Barring unforeseen events, both of these ongoing narratives appear likely to continue placing Republicans in an increasingly difficult position. If the legal case against Trump advances, standing by him could prove increasingly damaging for Republicans, and Trump may increasingly fall back on his base as his eroding bedrock island of support. That, in turn, may prompt Trump to dig in harder behind his base-pleasing, ethno-nationalist agenda, pulling the party further toward a deeply unpopular set of positions — as we’re now seeing with the histrionics around the wall.
Why would all of this get better before it gets worse?
Hmmmm. Who said it wouldn’t pass the House? To the president’s face? On live television? Oh yeah. Madame Speaker.
Neal Katyal:
THREAD RE INDICTING PRESIDENT. Trump’s defenses to campaign finance [are] crumbling rapidly, particularly after AMI admission. I predict the only thing he has left is idea sitting President cant be indicted. This thread fleshes out aspects of that, expands on NYT.
Christopher Stroop/Playboy:
Pat Robertson's Truth, or Why Kleptocracy and Theocracy Make Good Bedfellows
This is a decades-old sordid story, but [researcher Anna] Massoglia’s new finding bringing it back into the spotlight serves as a good reminder that theocracy is often kleptocracy’s handmaiden—or is it the other way around? The National Prayer Breakfast that Butina used to gain influence for Putin’s kleptocratic Russia is a project of the elite fundamentalist Christian group known as the Family or the Fellowship, and has been attended annually by U.S. presidents since President Dwight Eisenhower. The Cold War paved the way for the rise of today’s Christian Right, and their cultivation of close relationships with brutal dictators is nothing new.
Putin, for his part, has achieved remarkable success in cultivating the American Christian Right by recasting post-Soviet Russia as a conservative, religious country, transforming it into the global standard bearer for so-called “traditional values.” But like Mobutu, both Trump and Putin are known for corruption.
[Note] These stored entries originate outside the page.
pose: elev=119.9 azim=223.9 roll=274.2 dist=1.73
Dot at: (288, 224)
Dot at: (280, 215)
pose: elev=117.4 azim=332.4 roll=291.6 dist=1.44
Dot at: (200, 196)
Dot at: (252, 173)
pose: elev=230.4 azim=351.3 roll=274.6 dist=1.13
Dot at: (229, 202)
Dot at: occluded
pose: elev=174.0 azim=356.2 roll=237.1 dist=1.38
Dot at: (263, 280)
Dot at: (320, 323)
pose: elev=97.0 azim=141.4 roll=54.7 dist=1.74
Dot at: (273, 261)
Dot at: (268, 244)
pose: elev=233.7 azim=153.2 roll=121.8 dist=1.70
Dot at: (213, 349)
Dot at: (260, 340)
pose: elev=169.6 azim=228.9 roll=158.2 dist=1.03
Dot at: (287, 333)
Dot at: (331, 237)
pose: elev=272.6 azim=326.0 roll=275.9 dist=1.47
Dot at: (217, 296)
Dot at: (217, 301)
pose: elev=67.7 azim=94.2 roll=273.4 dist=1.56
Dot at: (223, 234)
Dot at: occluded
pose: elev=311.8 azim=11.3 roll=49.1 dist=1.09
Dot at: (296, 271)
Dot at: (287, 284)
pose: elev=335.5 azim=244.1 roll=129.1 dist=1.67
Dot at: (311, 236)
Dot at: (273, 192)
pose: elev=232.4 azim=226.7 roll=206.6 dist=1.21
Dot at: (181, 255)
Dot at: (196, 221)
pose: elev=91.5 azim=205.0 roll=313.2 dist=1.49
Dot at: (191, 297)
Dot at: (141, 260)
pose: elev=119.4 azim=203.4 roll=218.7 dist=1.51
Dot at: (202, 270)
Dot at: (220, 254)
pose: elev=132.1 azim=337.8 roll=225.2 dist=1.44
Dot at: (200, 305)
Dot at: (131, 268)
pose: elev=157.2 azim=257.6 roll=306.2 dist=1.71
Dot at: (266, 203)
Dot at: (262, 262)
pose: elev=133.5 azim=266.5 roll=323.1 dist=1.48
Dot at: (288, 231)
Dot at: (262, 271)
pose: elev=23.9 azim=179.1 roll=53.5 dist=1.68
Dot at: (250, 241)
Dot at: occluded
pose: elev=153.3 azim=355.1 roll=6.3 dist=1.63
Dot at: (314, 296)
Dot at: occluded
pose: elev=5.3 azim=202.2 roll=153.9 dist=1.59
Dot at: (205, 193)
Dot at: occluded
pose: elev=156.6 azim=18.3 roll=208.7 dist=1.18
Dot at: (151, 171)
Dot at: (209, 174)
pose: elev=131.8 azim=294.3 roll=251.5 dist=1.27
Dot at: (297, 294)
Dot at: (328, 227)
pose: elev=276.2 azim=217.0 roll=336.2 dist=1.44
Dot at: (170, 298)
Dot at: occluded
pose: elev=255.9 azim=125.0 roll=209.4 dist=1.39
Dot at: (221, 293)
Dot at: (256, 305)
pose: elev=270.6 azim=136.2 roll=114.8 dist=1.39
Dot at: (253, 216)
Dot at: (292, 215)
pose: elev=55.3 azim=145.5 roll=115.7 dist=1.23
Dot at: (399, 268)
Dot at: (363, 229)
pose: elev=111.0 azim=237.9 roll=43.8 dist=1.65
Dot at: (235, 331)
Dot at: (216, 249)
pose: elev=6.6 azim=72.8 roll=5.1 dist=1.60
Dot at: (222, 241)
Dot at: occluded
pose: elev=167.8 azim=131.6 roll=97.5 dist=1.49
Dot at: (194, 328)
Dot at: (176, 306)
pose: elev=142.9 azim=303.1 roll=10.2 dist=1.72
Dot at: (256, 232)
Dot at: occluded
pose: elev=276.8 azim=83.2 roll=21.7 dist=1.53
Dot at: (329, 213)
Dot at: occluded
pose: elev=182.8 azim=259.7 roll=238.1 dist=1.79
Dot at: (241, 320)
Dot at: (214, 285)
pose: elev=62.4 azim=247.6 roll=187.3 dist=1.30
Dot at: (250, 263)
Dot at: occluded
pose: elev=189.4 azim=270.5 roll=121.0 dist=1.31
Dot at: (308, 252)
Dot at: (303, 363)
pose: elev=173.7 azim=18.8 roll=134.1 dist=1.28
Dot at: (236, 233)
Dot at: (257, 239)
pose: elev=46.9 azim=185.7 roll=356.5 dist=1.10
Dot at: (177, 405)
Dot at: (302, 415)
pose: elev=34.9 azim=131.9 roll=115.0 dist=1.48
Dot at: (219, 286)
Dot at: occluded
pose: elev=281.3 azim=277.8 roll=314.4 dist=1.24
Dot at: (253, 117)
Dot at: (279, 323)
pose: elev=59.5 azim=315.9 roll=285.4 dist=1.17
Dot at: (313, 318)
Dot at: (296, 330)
The right-wing Christian ideologues who support them don’t mind so long as they are able to aggressively pursue their own agenda, and sometimes they are equally corrupt. While head of the Christian Coalition, an organization founded by Pat Robertson, Ralph Reed was happy to work closely with Jack Abramoff. Today, Robertson’s CBN has an unusual degree of access to Trump, who thrilled CBN’s target audience by following through on his promise to move the U.S. Embassy in Israel from Tel Aviv to Jerusalem.
Fortunately, the ugliness of this is now on display in a way that is damaging white evangelicals’ reputation with the American public, and that will hopefully ultimately lead to the sidelining of the Christian Right from American politics.
Sarah Grant, Chuck Rosenberg/Lawfare:
The Steele Dossier: A Retrospective
The dossier compiled by former British intelligence officer Christopher Steele remains a subject of fascination—or, depending on your perspective, scorn. Indeed, it was much discussed during former FBI Director Jim Comey’s testimony in front of the House Judiciary Committee on Dec. 7. Published almost two years ago by BuzzFeed News in January 2017, the document received significant public attention, first for its lurid details regarding Donald Trump’s pre-presidential alleged sexual escapades in Russia and later for its role in forming part of the basis for the government’s application for a FISA warrant to surveil Carter Page.
Our interest in revisiting the compilation that has come to be called the “Steele Dossier” concerns neither of those topics, at least not directly. Rather, we returned to the document because we wondered whether information made public as a result of the Mueller investigation—and the passage of two years—has tended to buttress or diminish the crux of Steele’s original reporting…
These materials buttress some of Steele’s reporting, both specifically and thematically. The dossier holds up well over time, and none of it, to our knowledge, has been disproven.
But much of the reporting simply remains uncorroborated, at least by the yardstick we are using.